Такое объяснение сразу дало мне понять, что что-то не так.

В коллективе он прижился быстро и попал в элиту, что даётся не всем и каждому. Ещё и меня потянул за собой. Он стал парнем-загадкой — тем, к кому обычно девушки липнут сильнее. Всем хочется «разгадать его таинственное и тёмное сердце, наполненное скрытыми из-за душевных терзаний любовью и добротой». Все хотели ходить с ним под ручку, ощущая защиту. И только я понимала — для таких «милостей» мне не надо было стараться. Мы были слишком похожи. Одинаковые характеры и увлечения. Я знала, как правильно к нему подступиться. Но не была готова к решительному шагу — уводить его от одной из самых почитаемых в элите девушек было чревато довольно-таки неприятными и даже опасными последствиями. Сообщения в «Твиттере» — хрень полная по сравнению с тем, что они реально сделают: изобьют, изуродуют, могут даже сделать инвалидом. Им ничего не будет. Они крутые, обеспеченные. Я же никто и зовут меня никак. Даже в элите.

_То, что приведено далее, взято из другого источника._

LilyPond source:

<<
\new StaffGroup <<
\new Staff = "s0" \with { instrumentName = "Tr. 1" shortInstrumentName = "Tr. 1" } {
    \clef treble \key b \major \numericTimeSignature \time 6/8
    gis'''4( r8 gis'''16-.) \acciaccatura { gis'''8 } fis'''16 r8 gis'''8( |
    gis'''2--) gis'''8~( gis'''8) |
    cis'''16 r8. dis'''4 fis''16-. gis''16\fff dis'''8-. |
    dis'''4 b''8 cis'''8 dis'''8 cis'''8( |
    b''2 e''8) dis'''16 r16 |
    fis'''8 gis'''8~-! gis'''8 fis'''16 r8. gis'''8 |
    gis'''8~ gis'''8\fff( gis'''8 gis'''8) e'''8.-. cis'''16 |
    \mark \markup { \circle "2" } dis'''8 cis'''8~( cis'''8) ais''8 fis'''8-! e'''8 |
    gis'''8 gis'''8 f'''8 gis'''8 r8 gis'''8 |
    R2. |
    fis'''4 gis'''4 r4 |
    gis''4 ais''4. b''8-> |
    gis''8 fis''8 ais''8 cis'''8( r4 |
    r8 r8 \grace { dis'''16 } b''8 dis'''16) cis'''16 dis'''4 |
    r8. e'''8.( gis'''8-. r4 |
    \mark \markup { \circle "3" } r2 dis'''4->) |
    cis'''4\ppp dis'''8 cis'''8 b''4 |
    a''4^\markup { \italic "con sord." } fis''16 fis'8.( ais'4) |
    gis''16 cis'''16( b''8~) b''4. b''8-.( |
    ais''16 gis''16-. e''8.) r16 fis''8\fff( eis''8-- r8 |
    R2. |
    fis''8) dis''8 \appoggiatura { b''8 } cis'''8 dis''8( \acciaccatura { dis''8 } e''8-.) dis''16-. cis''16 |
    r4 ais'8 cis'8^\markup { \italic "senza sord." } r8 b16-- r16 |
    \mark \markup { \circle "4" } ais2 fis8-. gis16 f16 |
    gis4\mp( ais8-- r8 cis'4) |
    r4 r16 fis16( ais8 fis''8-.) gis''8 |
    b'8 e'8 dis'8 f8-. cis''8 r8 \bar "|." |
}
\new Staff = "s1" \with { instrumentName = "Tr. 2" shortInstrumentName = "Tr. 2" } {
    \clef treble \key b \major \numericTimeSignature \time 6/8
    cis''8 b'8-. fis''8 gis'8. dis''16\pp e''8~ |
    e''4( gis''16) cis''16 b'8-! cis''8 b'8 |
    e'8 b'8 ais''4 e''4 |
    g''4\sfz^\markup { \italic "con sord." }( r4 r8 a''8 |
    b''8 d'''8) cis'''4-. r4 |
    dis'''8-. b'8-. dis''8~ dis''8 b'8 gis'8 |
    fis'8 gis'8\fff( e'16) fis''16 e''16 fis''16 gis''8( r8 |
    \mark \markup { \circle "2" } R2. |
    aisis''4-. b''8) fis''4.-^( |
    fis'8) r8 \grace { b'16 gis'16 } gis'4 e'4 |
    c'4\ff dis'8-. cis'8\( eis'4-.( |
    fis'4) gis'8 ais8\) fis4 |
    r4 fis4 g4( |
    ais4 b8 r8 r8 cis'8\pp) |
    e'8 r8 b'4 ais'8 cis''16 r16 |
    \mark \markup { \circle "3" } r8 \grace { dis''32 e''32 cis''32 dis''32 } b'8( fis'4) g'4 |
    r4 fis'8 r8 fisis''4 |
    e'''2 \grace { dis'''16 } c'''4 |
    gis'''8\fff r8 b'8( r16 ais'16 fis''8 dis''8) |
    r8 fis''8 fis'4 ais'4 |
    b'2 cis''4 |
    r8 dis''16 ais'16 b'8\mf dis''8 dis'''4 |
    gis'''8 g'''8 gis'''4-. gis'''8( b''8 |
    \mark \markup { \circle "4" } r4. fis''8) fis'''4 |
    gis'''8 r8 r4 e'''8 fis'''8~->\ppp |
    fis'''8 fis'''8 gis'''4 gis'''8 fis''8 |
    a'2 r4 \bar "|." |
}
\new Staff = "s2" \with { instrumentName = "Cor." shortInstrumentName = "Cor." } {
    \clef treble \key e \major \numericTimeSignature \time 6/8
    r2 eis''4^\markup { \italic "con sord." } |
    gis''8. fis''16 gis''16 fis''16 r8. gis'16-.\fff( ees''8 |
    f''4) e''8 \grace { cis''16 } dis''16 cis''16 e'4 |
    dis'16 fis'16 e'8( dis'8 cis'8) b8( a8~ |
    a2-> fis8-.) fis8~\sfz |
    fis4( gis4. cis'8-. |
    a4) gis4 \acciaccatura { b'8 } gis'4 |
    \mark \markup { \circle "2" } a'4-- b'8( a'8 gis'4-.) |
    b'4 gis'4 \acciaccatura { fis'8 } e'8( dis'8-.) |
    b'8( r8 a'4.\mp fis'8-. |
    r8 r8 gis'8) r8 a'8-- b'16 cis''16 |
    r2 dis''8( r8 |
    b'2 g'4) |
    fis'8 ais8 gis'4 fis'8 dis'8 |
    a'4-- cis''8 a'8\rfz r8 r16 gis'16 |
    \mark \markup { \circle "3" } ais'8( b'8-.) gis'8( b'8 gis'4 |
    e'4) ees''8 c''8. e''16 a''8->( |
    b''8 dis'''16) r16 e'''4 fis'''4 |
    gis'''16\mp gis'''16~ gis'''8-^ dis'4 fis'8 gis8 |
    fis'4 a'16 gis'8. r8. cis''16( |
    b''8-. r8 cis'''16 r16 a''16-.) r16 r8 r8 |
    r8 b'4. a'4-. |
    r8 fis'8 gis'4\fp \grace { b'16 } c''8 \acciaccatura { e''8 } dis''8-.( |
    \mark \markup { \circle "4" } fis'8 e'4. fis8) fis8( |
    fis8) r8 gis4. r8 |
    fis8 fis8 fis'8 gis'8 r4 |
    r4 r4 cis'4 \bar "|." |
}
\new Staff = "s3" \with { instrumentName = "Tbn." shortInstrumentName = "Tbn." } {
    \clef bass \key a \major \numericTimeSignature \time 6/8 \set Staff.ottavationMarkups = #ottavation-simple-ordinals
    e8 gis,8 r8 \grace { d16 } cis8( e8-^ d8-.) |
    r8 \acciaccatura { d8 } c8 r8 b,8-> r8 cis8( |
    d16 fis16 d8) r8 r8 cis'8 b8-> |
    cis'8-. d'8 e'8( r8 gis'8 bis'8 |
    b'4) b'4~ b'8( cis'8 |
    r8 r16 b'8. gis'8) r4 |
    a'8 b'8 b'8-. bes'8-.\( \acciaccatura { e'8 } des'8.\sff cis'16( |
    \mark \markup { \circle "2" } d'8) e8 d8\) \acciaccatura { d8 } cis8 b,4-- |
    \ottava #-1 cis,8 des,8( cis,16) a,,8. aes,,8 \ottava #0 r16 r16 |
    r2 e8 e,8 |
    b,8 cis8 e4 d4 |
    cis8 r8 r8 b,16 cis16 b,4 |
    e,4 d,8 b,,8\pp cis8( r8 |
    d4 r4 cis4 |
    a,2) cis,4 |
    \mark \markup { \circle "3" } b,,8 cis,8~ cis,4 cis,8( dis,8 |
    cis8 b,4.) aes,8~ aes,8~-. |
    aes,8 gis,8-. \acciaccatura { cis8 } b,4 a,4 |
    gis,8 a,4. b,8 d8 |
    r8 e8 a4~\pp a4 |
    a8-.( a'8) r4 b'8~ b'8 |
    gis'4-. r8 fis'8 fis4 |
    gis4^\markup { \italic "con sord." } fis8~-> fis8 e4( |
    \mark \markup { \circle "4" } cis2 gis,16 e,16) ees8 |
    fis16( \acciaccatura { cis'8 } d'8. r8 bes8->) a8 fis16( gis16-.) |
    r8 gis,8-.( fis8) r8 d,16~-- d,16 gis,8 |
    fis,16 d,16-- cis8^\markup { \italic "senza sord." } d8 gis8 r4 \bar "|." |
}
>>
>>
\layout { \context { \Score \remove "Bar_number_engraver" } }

Как-то мне сказали, что подобное издевательство в интернете надо заслужить. Если ты его получил — значит, ты чего-то достоин, ты лучше. Нет, это был не психолог, не мать, не отец. Это был незнакомый человек, попавшийся мне на «Facebook», который заинтересовался тем, что со мной происходит. Это было неудивительно. Вся моя стена на этом сайте была забита ругательствами на английском и жалостным нытьём. Ненависть к лицею и ученикам выражалась в мате. Я просто не могла остановиться, каждый раз строча что-то неприличное. А потом удаляла некоторое. После таких манипуляций меня заметил какой-то парень из Греции, и завязалась переписка — короткая, но стоящая. На пару минут я даже почувствовала себя лучше, но потом снова стала заливаться слезами. Я не могла это преодолеть — я плевала на мнение окружающих и сильно зависела от него. Первое часто проигрывало второму.

Я потом ни разу не поверила его словам.

В школе меня игнорировали.

В интернете поливали грязью.






Раз.

— Твоя мать сказала, что у тебя проблемы. Это правда?

Два.

Суицид всегда волновал всех. Кто, что заставляет людей прыгать с крыши, резать вены, глотать таблетки, вешаться, стрелять себе в голову? Почему одни относятся негативно, другие сочувствуют? Почему суицид считается привлечением внимания? И на самом ли деле он является эгоистичным поступком?

Мы — потерянное поколение.

Нам на всё плевать.

Но я точно знаю одно.

Когда ты хочешь сдохнуть, тебе кажется, что все тебя ненавидят. Родители, близкие, друзья, учителя. Ты не веришь им.

Три.

А они не дают повода верить.






Я научилась курить. Да, вот так — кашляя после каждой затяжки, брызгаясь после сигарет сладкими, до тошноты приторными и противными духами с запахом «карамели и клубники», как гласила упаковка, постоянно принюхиваясь к волосам, одежде и рукам, чтобы ничего не выдавало меня. Да, вот так — выходя после школы и уходя куда-то вглубь зданий, прячась с ребятами в укромном уголке, подальше от окон, чтобы никого не было заметно. Да, вот так — пряча сигареты с зажигалкой в рюкзак, всё время завёртывая в какую-нибудь бумагу, чтобы не было заметно. Да, вот так — боясь и трясясь от испуга каждый раз, когда родители обнимали или долго стояли близко ко мне. Да, вот так я научилась курить. Теперь после сложного (точнее, каждого) дня я задерживалась на час или два с друзьями, наслаждаясь «L&M» или чёрными «Marlboro». Это постепенно становилось не просто кайфом, а привычкой, которая приносила удовольствие, которая была приятная, как холодное молоко жарким днём после душной и долгой прогулки, которая была для окружающих мерзкая, как для меня мёд. И каждый раз до жути бесило, когда нам редко попадающиеся встречные случайные прохожие говорили, что это опасно, что так нельзя. Это было не их дело — моё.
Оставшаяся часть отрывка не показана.